Pollution Changes Clouds' Ice Crystal Genesis

Kulkarni, G., Pacific Northwest National Laboratory

Cloud Processes

Cloud Life Cycle

Kulkarni GR, K Zhang, C Zhao, M Nandasiri, V Shutthanandan, X Liu, L Berg, and J Fast. 2015. "Ice formation on nitric acid-coated dust particles: Laboratory and modeling studies." Journal of Geophysical Research: Atmospheres, 120(15), 10.1002/2014jd022637.


Pollution, caused by sources such as biomass burning in the tropics, comes in contact with dust particles in the atmosphere, and the particles are changed in a way that affects their ability to form ice crystals in cold clouds. Since more than half the world’s precipitation comes from cloud ice, it’s important to understand all the ways those ice particles may be increased or decreased. Image courtesy of NASA


Pollution, caused by sources such as biomass burning in the tropics, comes in contact with dust particles in the atmosphere, and the particles are changed in a way that affects their ability to form ice crystals in cold clouds. Since more than half the world’s precipitation comes from cloud ice, it’s important to understand all the ways those ice particles may be increased or decreased. Image courtesy of NASA

Suspended high in the atmosphere, plentiful dust particles are fertile turf for growing ice. But, what are the optimal conditions for this crop? Researchers at Pacific Northwest National Laboratory (PNNL) found that miniscule particles of airborne dust, thought to be a perfect landing site for water vapor, are altered by the pollution they encounter in the atmosphere during their cross-continental journey.

By modifying dust particles in the laboratory to mimic this process, the team was able to measure their cloud-ice-forming potential, discovering some conditions are more favorable than others. And when modeling their behavior, they found that these pollution-modified particles have a large influence on cloud properties via ice crystal number concentration and ice water content.
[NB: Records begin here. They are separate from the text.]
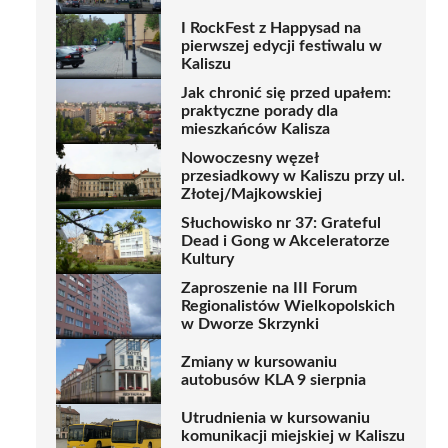
I RockFest z Happysad na
pierwszej edycji festiwalu w
Kaliszu
Jak chronić się przed upałem:
praktyczne porady dla
mieszkańców Kalisza
Nowoczesny węzeł
przesiadkowy w Kaliszu przy ul.
Złotej/Majkowskiej
Słuchowisko nr 37: Grateful
Dead i Gong w Akceleratorze
Kultury
Zaproszenie na III Forum
Regionalistów Wielkopolskich
w Dworze Skrzynki
Zmiany w kursowaniu
autobusów KLA 9 sierpnia
Utrudnienia w kursowaniu
komunikacji miejskiej w Kaliszu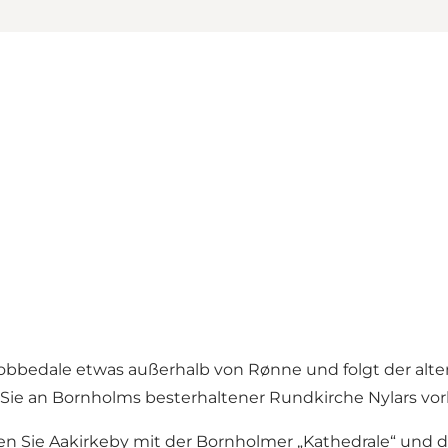
Robbedale etwas außerhalb von Rønne und folgt der a
e an Bornholms besterhaltener Rundkirche Nylars vor
eben Sie Aakirkeby mit der Bornholmer „Kathedrale“ un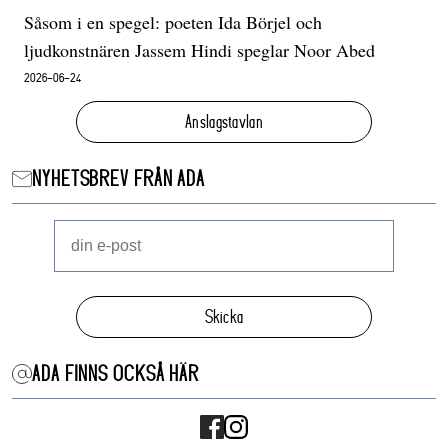
Såsom i en spegel: poeten Ida Börjel och
ljudkonstnären Jassem Hindi speglar Noor Abed
2026-06-24
Anslagstavlan
NYHETSBREV FRÅN ADA
Skicka
ADA FINNS OCKSÅ HÄR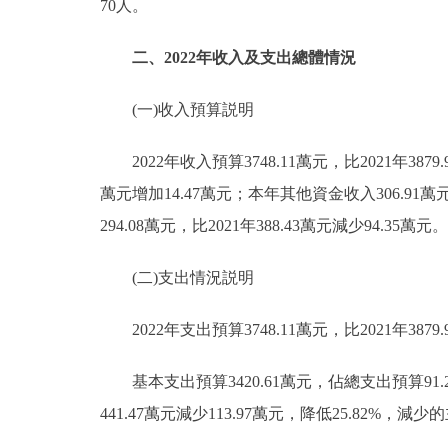
70人。
二、2022年收入及支出總體情況
(一)收入預算説明
2022年收入預算3748.11萬元，比2021年3879.
萬元增加14.47萬元；本年其他資金收入306.91
294.08萬元，比2021年388.43萬元減少94.35萬元。
(二)支出情況説明
2022年支出預算3748.11萬元，比2021年3879.
基本支出預算3420.61萬元，佔總支出預算91.26%，
441.47萬元減少113.97萬元，降低25.8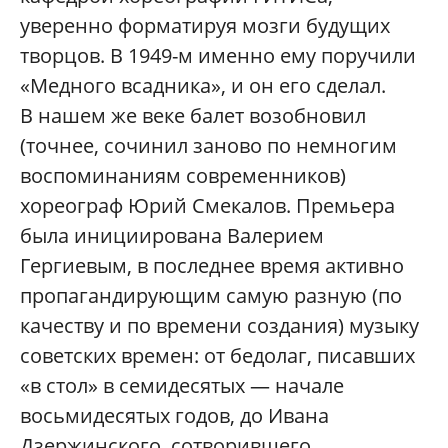
уверенно форматируя мозги будущих
творцов. В 1949-м именно ему поручили
«Медного всадника», и он его сделал.
В нашем же веке балет возобновил
(точнее, сочинил заново по немногим
воспоминаниям современников)
хореограф Юрий Смекалов. Премьера
была инициирована Валерием
Гергиевым, в последнее время активно
пропагандирующим самую разную (по
качеству и по времени создания) музыку
советских времен: от бедолаг, писавших
«в стол» в семидесятых — начале
восьмидесятых годов, до Ивана
Дзержинского, сотворившего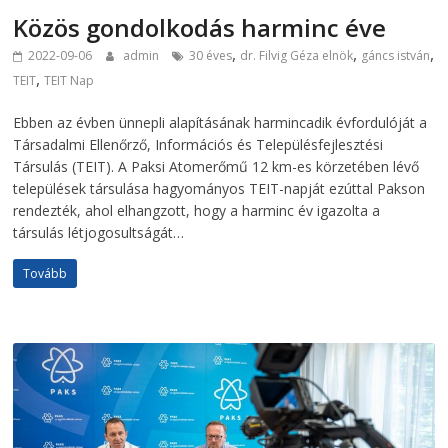
Közös gondolkodás harminc éve
,
,
,
2022-09-06
admin
30 éves
dr. Filvig Géza elnök
gáncs istván
,
TEIT
TEIT Nap
Ebben az évben ünnepli alapításának harmincadik évfordulóját a
Társadalmi Ellenőrző, Információs és Településfejlesztési
Társulás (TEIT). A Paksi Atomerőmű 12 km-es körzetében lévő
települések társulása hagyományos TEIT-napját ezúttal Pakson
rendezték, ahol elhangzott, hogy a harminc év igazolta a
társulás létjogosultságát…
Tovább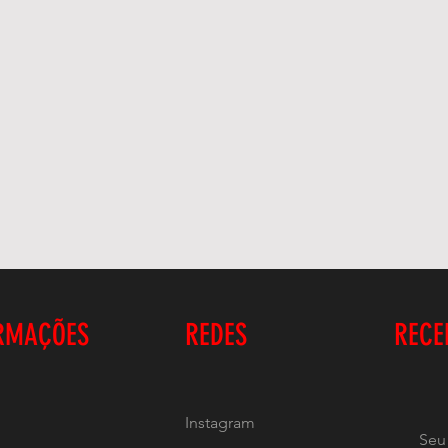
RMAÇÕES
REDES
RECE
Instagram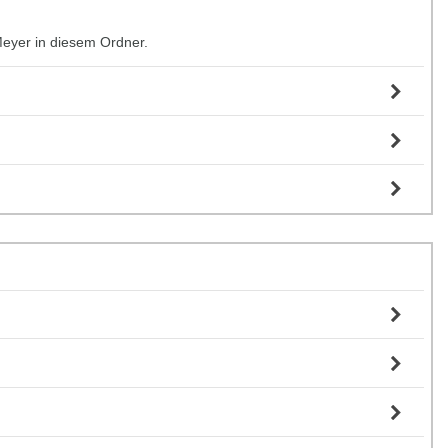
Meyer in diesem Ordner.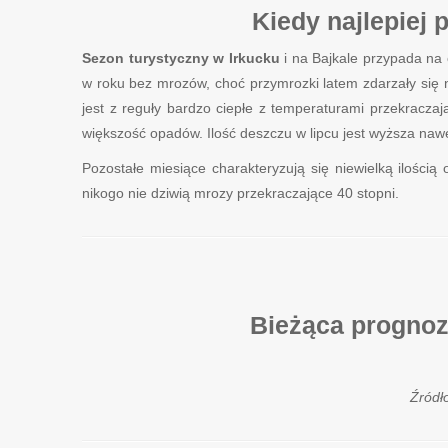
Kiedy najlepiej 
Sezon turystyczny w Irkucku
i na Bajkale przypada na 
w roku bez mrozów, choć przymrozki latem zdarzały się n
jest z reguły bardzo ciepłe z temperaturami przekracza
większość opadów. Ilość deszczu w lipcu jest wyższa na
Pozostałe miesiące charakteryzują się niewielką ilości
nikogo nie dziwią mrozy przekraczające 40 stopni.
Bieżąca prognoz
Źródł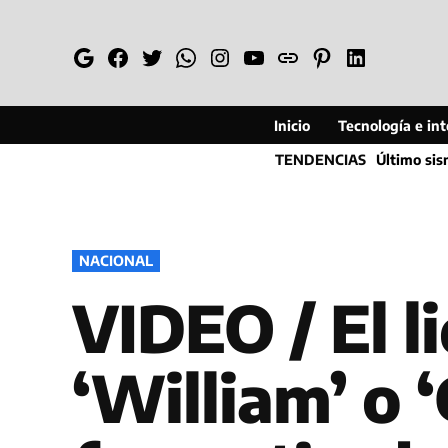
Saltar
al
Google
Facebook
Twitter
Whatsapp
Instagram
YouTube
Web
Pinterest
Linkedin
contenido
Inicio
Tecnología e inte
TENDENCIAS
Último si
PUBLICADO
NACIONAL
EN
VIDEO / El 
‘William’ o 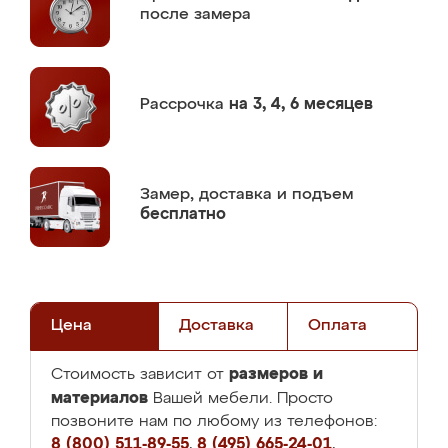
после замера
Рассрочка
на 3, 4, 6 месяцев
Замер,
доставка и подъем
бесплатно
Цена
Доставка
Оплата
размеров и
Стоимость зависит от
материалов
Вашей мебели. Просто
позвоните нам по любому из телефонов:
8 (800) 511-89-55
,
8 (495) 665-24-01
,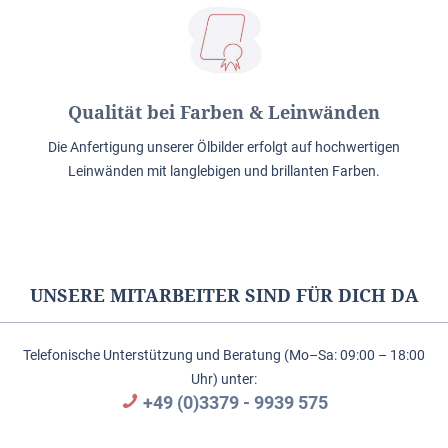
Qualität bei Farben & Leinwänden
Die Anfertigung unserer Ölbilder erfolgt auf hochwertigen
Leinwänden mit langlebigen und brillanten Farben.
UNSERE MITARBEITER SIND FÜR DICH DA
Telefonische Unterstützung und Beratung (Mo–Sa: 09:00 – 18:00
Uhr) unter:
+49 (0)3379 - 9939 575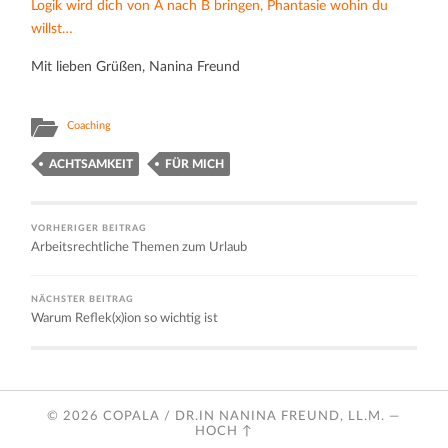
Logik wird dich von A nach B bringen, Phantasie wohin du
willst…
Mit lieben Grüßen, Nanina Freund
Coaching
ACHTSAMKEIT
FÜR MICH
VORHERIGER BEITRAG
Arbeitsrechtliche Themen zum Urlaub
NÄCHSTER BEITRAG
Warum Reflek(x)ion so wichtig ist
© 2026
COPALA / DR.IN NANINA FREUND, LL.M.
—
HOCH ↑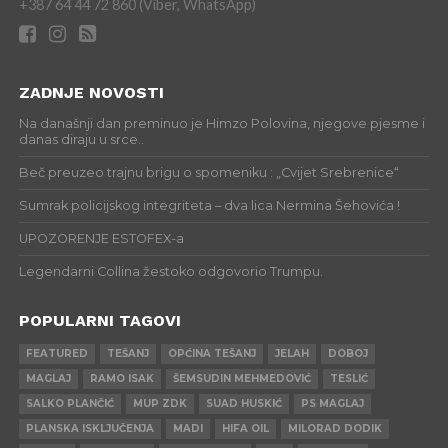
+387 64 44 72 860 (Viber, WhatsApp)
ZADNJE NOVOSTI
Na današnji dan preminuo je Himzo Polovina, njegove pjesme i
danas diraju u srce..
Beč preuzeo trajnu brigu o spomeniku : „Cvijet Srebrenice“
Sumrak policijskog integriteta – dva lica Nermina Šehovića !
UPOZORENJE ESTOFEX-a
Legendarni Collina žestoko odgovorio Trumpu.
POPULARNI TAGOVI
FEATURED
TEŠANJ
OPĆINA TEŠANJ
JELAH
DOBOJ
MAGLAJ
RAMO ISAK
ŠEMSUDIN MEHMEDOVIĆ
TESLIĆ
SALKO PLANČIĆ
MUP ZDK
SUAD HUSKIĆ
PS MAGLAJ
PLANSKA ISKLJUČENJA
MADI
HIFA OIL
MILORAD DODIK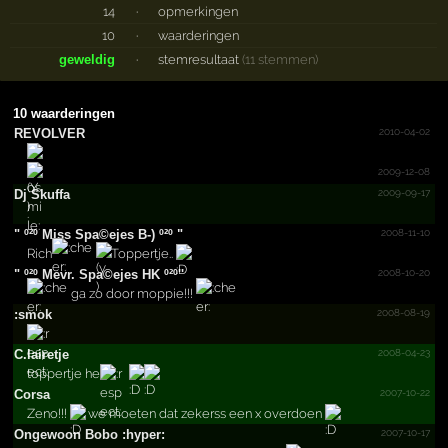
14
·
opmerkingen
10
·
waarderingen
geweldig
·
stemresultaat
(11 stemmen)
10 waarderingen
2010-04-02
REVOLVER
2009-12-08
2009-09-17
Dj Skuffa
.
2008-11-10
"­ º²º Miss Spa©ejes B-) º²º "­
Rich
Toppertje..
2008-10-20
"­ º²º Mevr.­ Spa©ejes HK º²º''
ga zo door moppie!!!
2008-08-19
:smok
2008-04-23
C.lairetje
toppertje he
2007-10-22
Corsa
Zeno!!!
we moeten dat zekerss een x overdoen
2007-10-17
Ongewoon Bobo :hyper: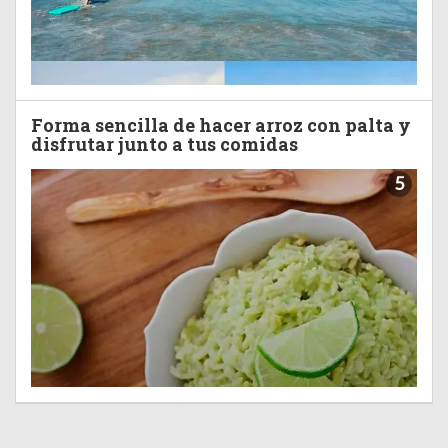
Forma sencilla de hacer arroz con palta y
disfrutar junto a tus comidas
5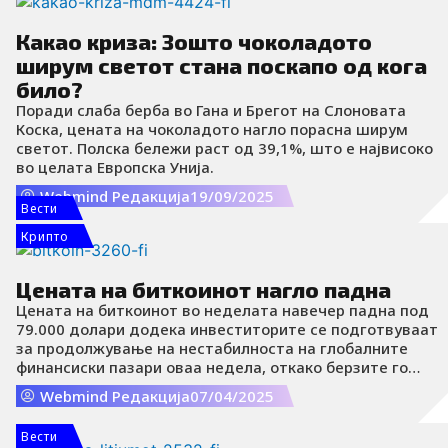
Какао криза: Зошто чоколадото
ширум светот стана поскапо од кога
било?
Поради слаба берба во Гана и Брегот на Слоновата
Коска, цената на чоколадото нагло порасна ширум
светот. Полска бележи раст од 39,1%, што е највисоко
во целата Европска Унија.
Webmind Редакција
19/09/2025
Вести
Крипто
Цената на биткоинот нагло падна
Цената на биткоинот во неделата навечер падна под
79.000 долари додека инвеститорите се подготвуваат
за продолжување на нестабилноста на глобалните
финансиски пазари оваа недела, откако берзите го
претрпеа најголемиот пад од 2020 година минатата
Webmind Редакција
07/04/2025
недела поради американските царини за стоки од
остатокот од светот.
Вести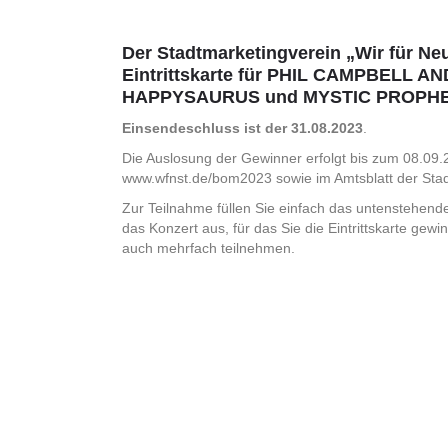
Der Stadtmarketingverein „Wir für Neu
Eintrittskarte für PHIL CAMPBELL 
HAPPYSAURUS und MYSTIC PROPH
Einsendeschluss ist der 31.08.2023
.
Die Auslosung der Gewinner erfolgt bis zum 08.09
www.wfnst.de/bom2023 sowie im Amtsblatt der Sta
Zur Teilnahme füllen Sie einfach das untenstehen
das Konzert aus, für das Sie die Eintrittskarte ge
auch mehrfach teilnehmen.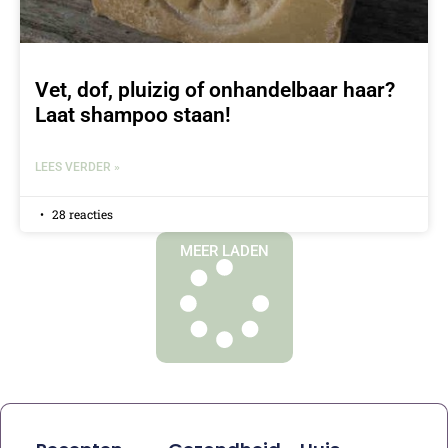
Vet, dof, pluizig of onhandelbaar haar?
Laat shampoo staan!
LEES VERDER »
28 reacties
MEER LADEN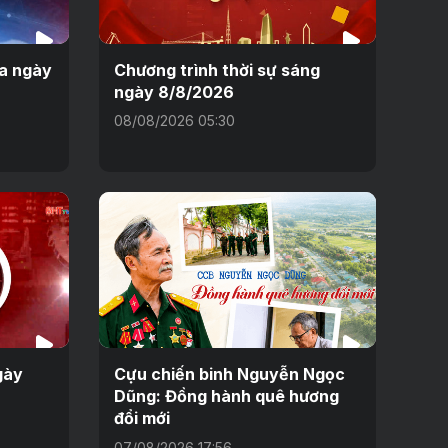
ưa ngày
Chương trình thời sự sáng
ngày 8/8/2026
08/08/2026 05:30
gày
Cựu chiến binh Nguyễn Ngọc
Dũng: Đồng hành quê hương
đổi mới
07/08/2026 17:56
In a previous study, a PNNL-led team focused on dust particles altered by sulfuric acid found in pollution from sulfur dioxide emissions that come primarily from coal-fired power plants. Led by PNNL, the cross-functional research team, working under a measurements-to-modeling paradigm, investigated the ice nucleating properties for different dust samples affected by another kind of pollution. In the new study, they looked at particles that were fresh and those that were aged by a coating of nitric acid, which results from several nitrous oxide emissions that are primarily from vehicle exhaust and biomass burning. Using this information, they implemented formulas (parameterizations) describing the information gained from the laboratory ice nucleation measurements and implemented this into the global model. The revised model was adjusted based on the U.S. Department of Energy's Atmospheric Radiation Measurement Climate Research Facility’s Southern Great Plains (SGP) site observations. Researchers then ran the revised model to understand the influence of the pollution-like coating on particles within ice containing clouds.

They found that all the dust particles nucleated ice well in subsaturated conditions, though the acid-coated particles showed slightly less efficiency in nucleation than the bare particles. At supersaturated atmospheric conditions, bare and coated particles had a nearly equivalent predisposition for nucleating ice.

More than half the Earth’s precipitation comes from ice-bearing clouds formed via several ice-forming mechanisms. Clouds and how they are formed are a difficult simulation challenge for climate models. Scientists are working to understand their underlying processes, such as which particle surface properties encourage or discourage ice formation, called nucleation, so they can accurately simulate how, where, and when clouds are formed. Understanding how dust particles are affected by each type of pollution will shed light for researchers to account for all types of pollution when computing which particles may form ice crystals in cold clouds. This study advances understanding of the ice nucleation processes, especially under the presence of pollution emissions, which ultimately will contribute to knowledge about global changes in precipitation.